Gen Z is often regarded as the first generation to widely embrace gender fluidity, or at least to exhibit the highest levels of acceptance. Let’s not forget the decades of activism by trans rights advocates that paved the way before us. However, despite this shift, other research has shown that our views regarding gender and the household have remained less rigid.

According to research commissioned by Newsweek, a significant proportion of young adults (one in five) believe that children are worse off with a stay-at-home father rather than a stay-at-home mother. “This is surprising—you’d expect Gen Z to be more open-minded towards gender roles in the household, but they’re not,” Royo adds. “The pendulum is swinging: perhaps young people feel overwhelmed by too much choice and diversity.”

The behavioural analyst compares the phenomenon to choice paralysis: the psychological theory that people struggle to make decisions when confronted with numerous options, causing overwhelm and indecision. “We’re in this moment of redefining; we haven’t yet landed on the new ‘rules’, and it’s debatable whether these rules should exist or not,” Royo continues. “Personally, I don’t think they should, but I do think that people want to know what reality is, they want a certain preset of rules.”

“Gen Z is grappling with the complexities of the world—caught between youthful exploration and the harsh realities of a society in crisis, from the climate emergency to the affordability crisis, including the struggle to afford a home. There’s a certain allure in looking back to a time when, even if not directly involved in homemaking, society ‘seemed’ to function more smoothly.”

It’s for this reason that Royo believes people are drawn to tradwife influencers who unapologetically broadcast these social binaries. “It goes beyond gender; I believe it’s about seeking mental reprieve in a binary construct. As binaries dissolve in various aspects of life, including gender, people tend to gravitate towards them as a form of stability.”

Is the tradwife subculture political?

While most tradwife influencers tend to avoid overtly political content, the shift they represent from 21st-century ideals of women’s independence and autonomy begs the question of political implications. Royo affirms that these influencers wield political influence, even if indirectly, noting that many who support the tradwife movement also align with conservative political figures.

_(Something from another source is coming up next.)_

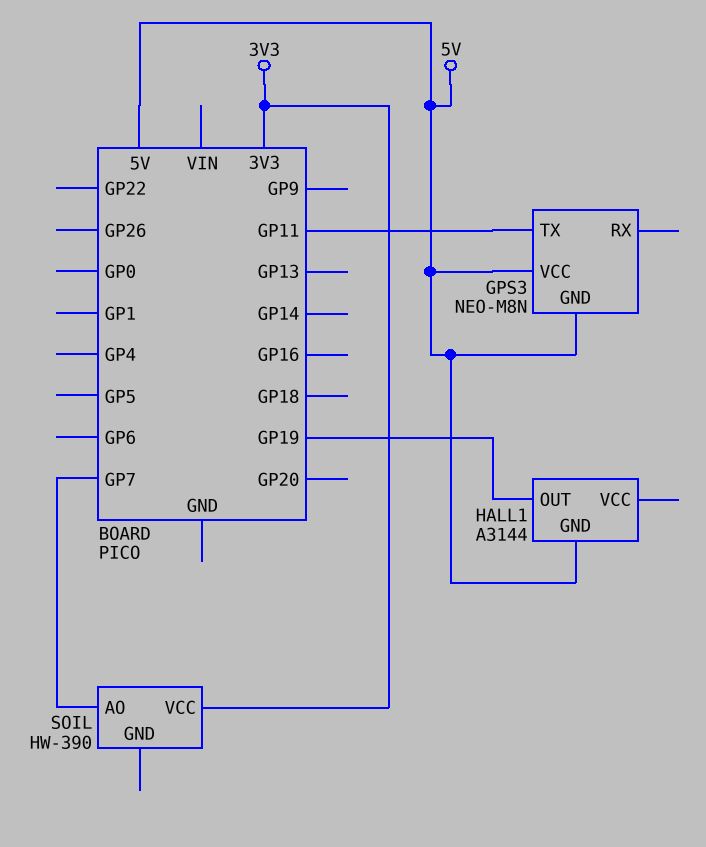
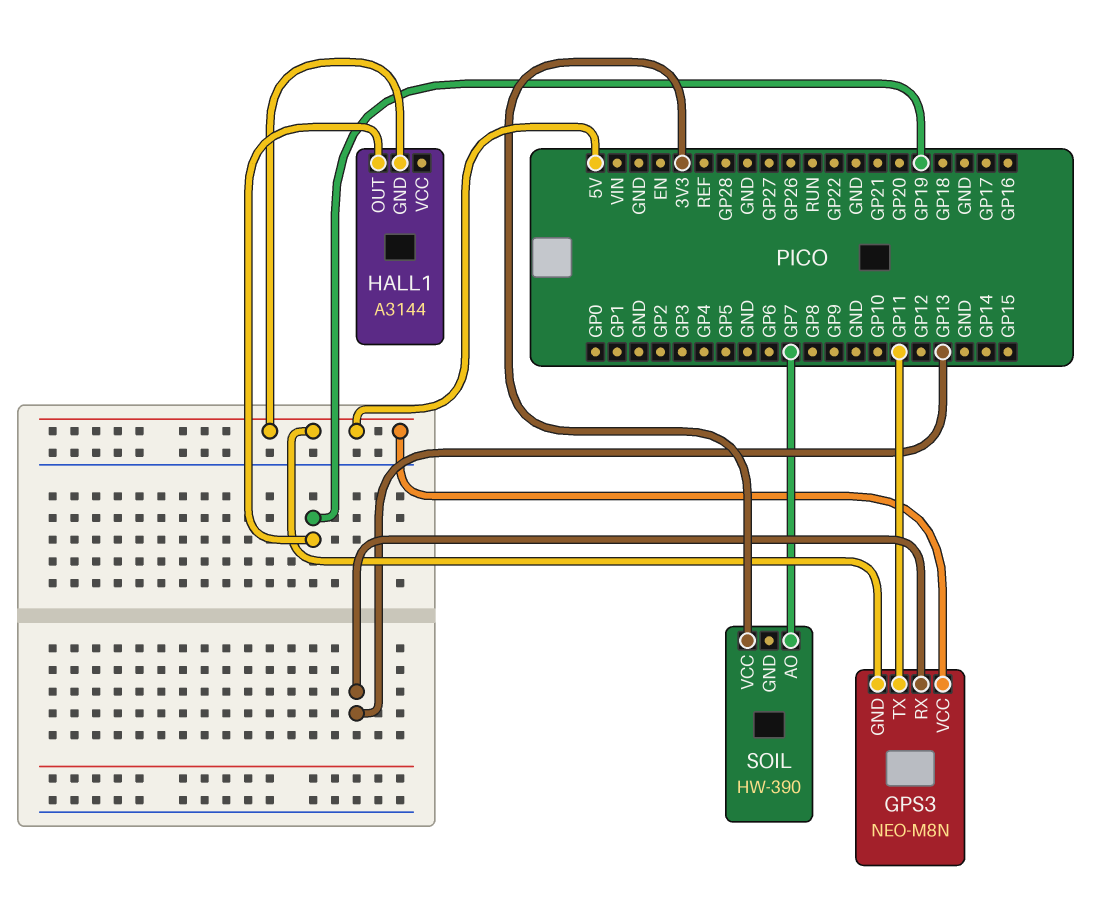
GPS3 pin RX: none -> GP13

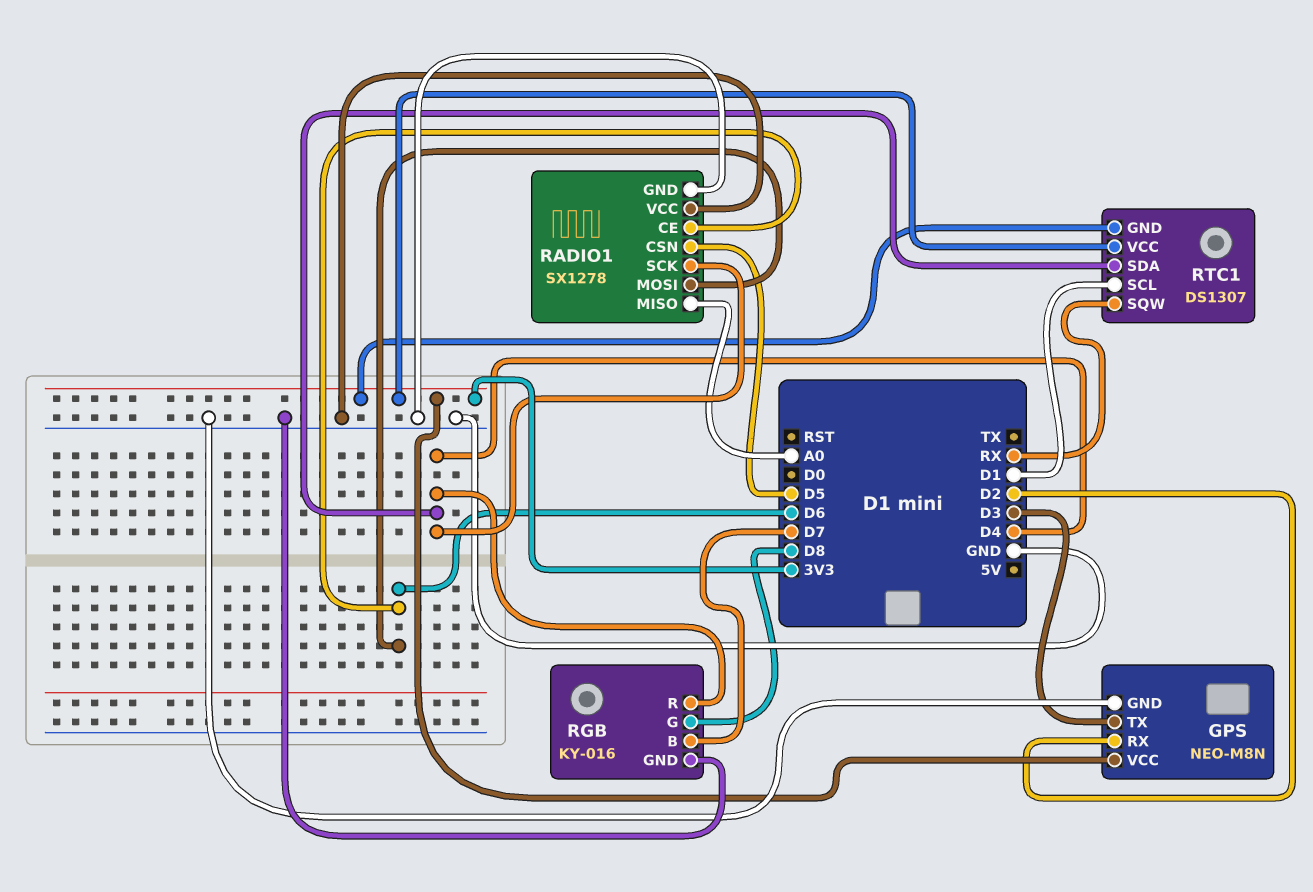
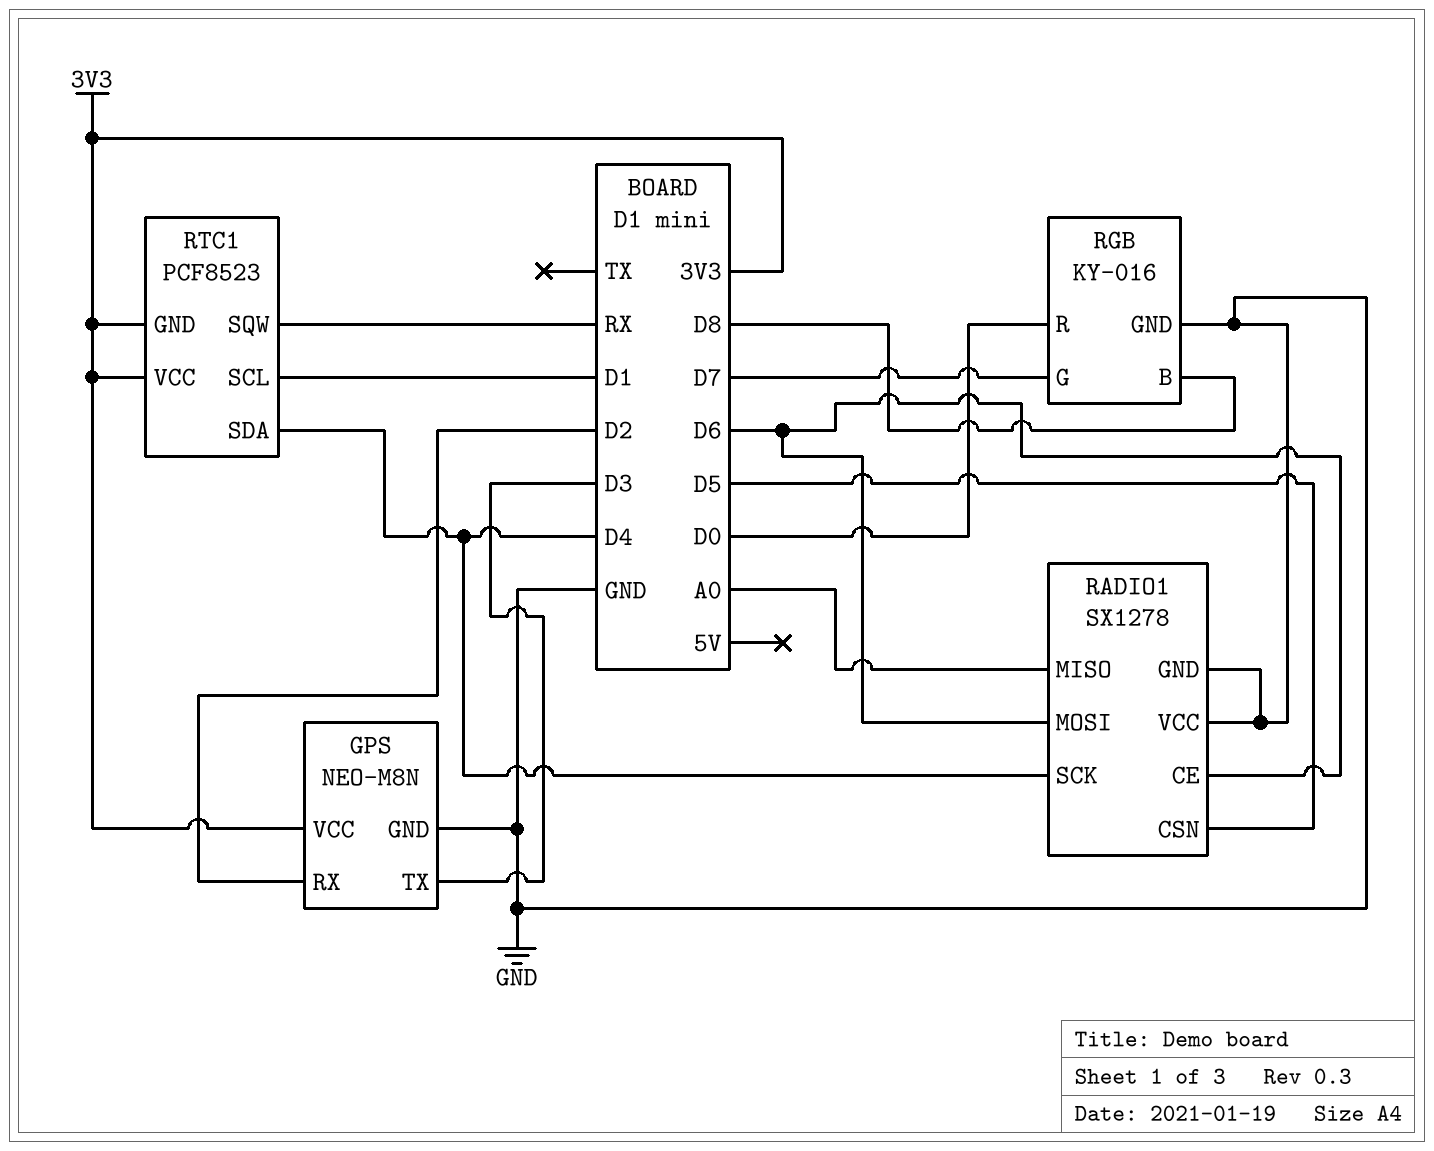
RGB pin B: D7 -> D8
RGB pin G: D8 -> D7
RGB pin R: D4 -> D0
RTC1: DS1307 -> PCF8523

“These influencers have so many followers that they are inherently political. A lot of Trump supporters do subscribe to the tradwife movement—all of these things are connected. Even if the tradwives themselves don’t intend to be political, as an influencer you’re elevated to larger-than-life status,” she explains, noting that Taylor Swift “isn’t necessarily the most political pop star, but she’s now been hyper-politicisedboth by MAGA supporters and the liberals of the world. It would be harder for these influencers to not be political.”

When asked whether the tradwife movement is counterproductive to women’s rights, however, the answer isn’t so clear-cut. “Tradwives are not inherently bad for society,” Royo adds. “It does cause friction in the context of women’s rights, but I wouldn’t call it counterproductive. If influencers can stay in their lane and say that they like doing these things because they like them, then that’s not a bad thing. It would be more counterproductive to women’s rights to say that women can’t be tradwives if they want to.”

Tradwives are just another against-the-grain internet subculture that has risen in an ever-increasingly complicated digital landscape. While it’s easy to judge this niche movement as a group of anti-girl bosses yearning for the less-progressive past; unpacking the nuances of tradwives shows that it’s much more than that.

And besides, women’s rights are about granting the freedom of choice to do whatever they want, without the judgment or interference of their male counterparts. Who am I, as a man, to question Estee Williams or any other tradwife’s chosen way of life? So, Estee, if you want to stay at home, dress up, and bake pies for your husband to come home after a gruelling 9 to 5, you do you.